Dataset rows
--- begin ---

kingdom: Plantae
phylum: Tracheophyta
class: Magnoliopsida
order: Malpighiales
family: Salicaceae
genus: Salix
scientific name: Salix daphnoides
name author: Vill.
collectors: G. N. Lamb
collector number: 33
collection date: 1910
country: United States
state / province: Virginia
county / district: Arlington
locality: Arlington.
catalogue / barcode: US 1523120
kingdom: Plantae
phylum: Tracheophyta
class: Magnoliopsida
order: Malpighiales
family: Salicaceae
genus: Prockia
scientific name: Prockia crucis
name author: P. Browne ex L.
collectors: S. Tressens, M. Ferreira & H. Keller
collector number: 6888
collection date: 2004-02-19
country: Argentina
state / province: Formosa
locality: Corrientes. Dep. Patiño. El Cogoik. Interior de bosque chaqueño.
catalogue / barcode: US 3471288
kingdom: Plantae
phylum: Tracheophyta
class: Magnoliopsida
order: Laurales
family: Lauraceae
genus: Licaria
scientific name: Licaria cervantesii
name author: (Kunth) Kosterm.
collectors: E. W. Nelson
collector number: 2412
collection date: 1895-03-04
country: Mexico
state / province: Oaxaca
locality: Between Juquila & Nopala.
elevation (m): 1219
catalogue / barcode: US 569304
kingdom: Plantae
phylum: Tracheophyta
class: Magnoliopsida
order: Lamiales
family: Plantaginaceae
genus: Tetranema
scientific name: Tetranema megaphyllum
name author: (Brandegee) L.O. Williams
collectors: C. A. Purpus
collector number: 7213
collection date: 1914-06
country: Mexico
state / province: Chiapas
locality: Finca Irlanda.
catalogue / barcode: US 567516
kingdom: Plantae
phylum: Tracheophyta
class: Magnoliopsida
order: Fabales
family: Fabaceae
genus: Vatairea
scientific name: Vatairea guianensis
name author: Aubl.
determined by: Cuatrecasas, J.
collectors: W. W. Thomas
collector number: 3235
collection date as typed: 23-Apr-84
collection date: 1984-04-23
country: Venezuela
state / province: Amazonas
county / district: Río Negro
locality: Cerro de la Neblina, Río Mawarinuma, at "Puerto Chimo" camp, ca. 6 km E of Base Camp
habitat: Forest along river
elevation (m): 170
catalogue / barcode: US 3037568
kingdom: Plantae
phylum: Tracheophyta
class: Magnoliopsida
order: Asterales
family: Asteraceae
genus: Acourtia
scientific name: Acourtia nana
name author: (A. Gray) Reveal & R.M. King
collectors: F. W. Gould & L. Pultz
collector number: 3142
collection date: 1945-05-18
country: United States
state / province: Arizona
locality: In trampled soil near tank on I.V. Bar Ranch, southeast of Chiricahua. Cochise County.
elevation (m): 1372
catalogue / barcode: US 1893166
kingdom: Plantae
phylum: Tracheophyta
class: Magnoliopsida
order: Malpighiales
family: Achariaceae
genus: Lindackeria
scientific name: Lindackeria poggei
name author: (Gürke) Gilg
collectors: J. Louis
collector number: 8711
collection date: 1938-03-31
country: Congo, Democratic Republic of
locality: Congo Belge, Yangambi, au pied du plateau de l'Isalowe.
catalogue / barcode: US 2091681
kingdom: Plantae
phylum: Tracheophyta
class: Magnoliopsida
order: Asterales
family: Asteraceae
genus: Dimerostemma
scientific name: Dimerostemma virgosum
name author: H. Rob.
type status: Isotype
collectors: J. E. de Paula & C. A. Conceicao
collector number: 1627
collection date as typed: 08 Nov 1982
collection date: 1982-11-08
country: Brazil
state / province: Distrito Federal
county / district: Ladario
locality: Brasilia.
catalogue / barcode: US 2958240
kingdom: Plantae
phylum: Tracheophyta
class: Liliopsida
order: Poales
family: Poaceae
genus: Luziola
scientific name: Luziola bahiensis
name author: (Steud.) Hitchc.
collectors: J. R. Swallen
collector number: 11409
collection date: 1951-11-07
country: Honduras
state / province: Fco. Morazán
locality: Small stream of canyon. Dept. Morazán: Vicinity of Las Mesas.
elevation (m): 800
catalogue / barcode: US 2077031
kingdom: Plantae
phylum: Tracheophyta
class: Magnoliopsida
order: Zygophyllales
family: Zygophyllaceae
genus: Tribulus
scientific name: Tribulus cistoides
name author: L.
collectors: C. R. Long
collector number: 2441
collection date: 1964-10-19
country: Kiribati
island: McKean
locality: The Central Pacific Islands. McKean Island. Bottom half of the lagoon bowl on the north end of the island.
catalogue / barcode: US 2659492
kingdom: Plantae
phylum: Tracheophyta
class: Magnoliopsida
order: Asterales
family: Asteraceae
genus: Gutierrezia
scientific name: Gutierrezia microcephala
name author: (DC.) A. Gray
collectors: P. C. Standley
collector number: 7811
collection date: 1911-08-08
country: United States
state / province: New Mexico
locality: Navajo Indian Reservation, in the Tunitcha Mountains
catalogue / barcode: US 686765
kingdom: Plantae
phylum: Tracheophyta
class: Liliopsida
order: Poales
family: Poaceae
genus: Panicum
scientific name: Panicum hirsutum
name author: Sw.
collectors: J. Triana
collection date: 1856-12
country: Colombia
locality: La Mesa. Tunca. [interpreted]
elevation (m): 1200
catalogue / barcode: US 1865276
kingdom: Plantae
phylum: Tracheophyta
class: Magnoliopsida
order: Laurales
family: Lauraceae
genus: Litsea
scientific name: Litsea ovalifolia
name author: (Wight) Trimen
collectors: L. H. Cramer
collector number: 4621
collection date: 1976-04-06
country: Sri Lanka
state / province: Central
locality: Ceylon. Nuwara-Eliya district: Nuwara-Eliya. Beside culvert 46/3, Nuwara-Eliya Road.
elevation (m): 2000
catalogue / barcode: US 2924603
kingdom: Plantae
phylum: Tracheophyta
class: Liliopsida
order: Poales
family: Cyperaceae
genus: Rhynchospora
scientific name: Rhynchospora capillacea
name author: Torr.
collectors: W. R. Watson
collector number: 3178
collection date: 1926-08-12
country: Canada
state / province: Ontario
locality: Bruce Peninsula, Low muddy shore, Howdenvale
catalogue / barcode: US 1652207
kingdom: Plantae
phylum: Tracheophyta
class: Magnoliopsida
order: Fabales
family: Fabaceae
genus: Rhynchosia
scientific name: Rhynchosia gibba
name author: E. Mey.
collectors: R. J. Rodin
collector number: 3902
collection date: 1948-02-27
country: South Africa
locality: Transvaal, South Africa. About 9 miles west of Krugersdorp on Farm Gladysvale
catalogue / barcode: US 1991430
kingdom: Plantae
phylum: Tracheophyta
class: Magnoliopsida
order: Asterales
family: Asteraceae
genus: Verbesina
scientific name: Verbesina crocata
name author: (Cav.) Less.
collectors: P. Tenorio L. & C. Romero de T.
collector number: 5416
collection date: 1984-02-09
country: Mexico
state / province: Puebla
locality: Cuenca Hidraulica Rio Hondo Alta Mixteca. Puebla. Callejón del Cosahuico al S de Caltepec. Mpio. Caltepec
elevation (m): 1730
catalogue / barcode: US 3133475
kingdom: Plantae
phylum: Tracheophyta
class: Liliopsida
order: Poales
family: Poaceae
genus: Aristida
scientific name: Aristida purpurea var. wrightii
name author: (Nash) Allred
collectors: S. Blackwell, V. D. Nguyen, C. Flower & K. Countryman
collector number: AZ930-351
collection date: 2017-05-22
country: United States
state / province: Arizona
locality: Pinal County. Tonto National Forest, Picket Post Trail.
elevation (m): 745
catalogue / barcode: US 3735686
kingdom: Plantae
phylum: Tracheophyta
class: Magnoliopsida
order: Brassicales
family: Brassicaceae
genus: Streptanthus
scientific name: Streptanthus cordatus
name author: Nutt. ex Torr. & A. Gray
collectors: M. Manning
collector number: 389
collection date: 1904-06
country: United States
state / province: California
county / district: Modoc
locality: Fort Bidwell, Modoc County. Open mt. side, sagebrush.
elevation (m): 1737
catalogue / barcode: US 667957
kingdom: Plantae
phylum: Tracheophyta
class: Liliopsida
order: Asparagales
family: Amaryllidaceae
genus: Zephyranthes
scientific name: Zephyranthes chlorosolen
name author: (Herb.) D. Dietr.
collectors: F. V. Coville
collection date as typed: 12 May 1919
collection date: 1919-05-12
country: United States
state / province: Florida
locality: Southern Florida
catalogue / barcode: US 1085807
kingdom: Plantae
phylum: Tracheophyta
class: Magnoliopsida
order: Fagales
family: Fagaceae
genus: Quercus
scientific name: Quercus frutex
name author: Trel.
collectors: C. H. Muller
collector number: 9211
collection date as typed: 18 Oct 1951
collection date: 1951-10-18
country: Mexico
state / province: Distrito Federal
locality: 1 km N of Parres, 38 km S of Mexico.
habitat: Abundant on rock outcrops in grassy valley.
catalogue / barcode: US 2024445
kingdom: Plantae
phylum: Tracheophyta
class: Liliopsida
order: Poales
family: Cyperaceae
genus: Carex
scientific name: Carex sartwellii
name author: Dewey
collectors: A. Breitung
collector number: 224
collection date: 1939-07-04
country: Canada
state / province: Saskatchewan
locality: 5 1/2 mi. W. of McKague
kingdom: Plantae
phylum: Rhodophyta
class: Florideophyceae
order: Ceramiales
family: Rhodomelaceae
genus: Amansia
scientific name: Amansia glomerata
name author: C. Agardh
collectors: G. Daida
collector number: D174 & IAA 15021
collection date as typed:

--- end ---

▶ _Required task_
Convert the rows from the line containing "catalogue / barcode: US 1893166" through the line containing "name author: H. Rob.", inclusive, into a two-column CSV with the header field,value. Quote every entry, and replace any line break inside an entry with a space.

▶ _Solution to this task_
field,value
"catalogue / barcode:","US 1893166"
"kingdom:","Plantae"
"phylum:","Tracheophyta"
"class:","Magnoliopsida"
"order:","Malpighiales"
"family:","Achariaceae"
"genus:","Lindackeria"
"scientific name:","Lindackeria poggei"
"name author:","(Gürke) Gilg"
"collectors:","J. Louis"
"collector number:","8711"
"collection date:","1938-03-31"
"country:","Congo, Democratic Republic of"
"locality:","Congo Belge, Yangambi, au pied du plateau de l'Isalowe."
"catalogue / barcode:","US 2091681"
"kingdom:","Plantae"
"phylum:","Tracheophyta"
"class:","Magnoliopsida"
"order:","Asterales"
"family:","Asteraceae"
"genus:","Dimerostemma"
"scientific name:","Dimerostemma virgosum"
"name author:","H. Rob."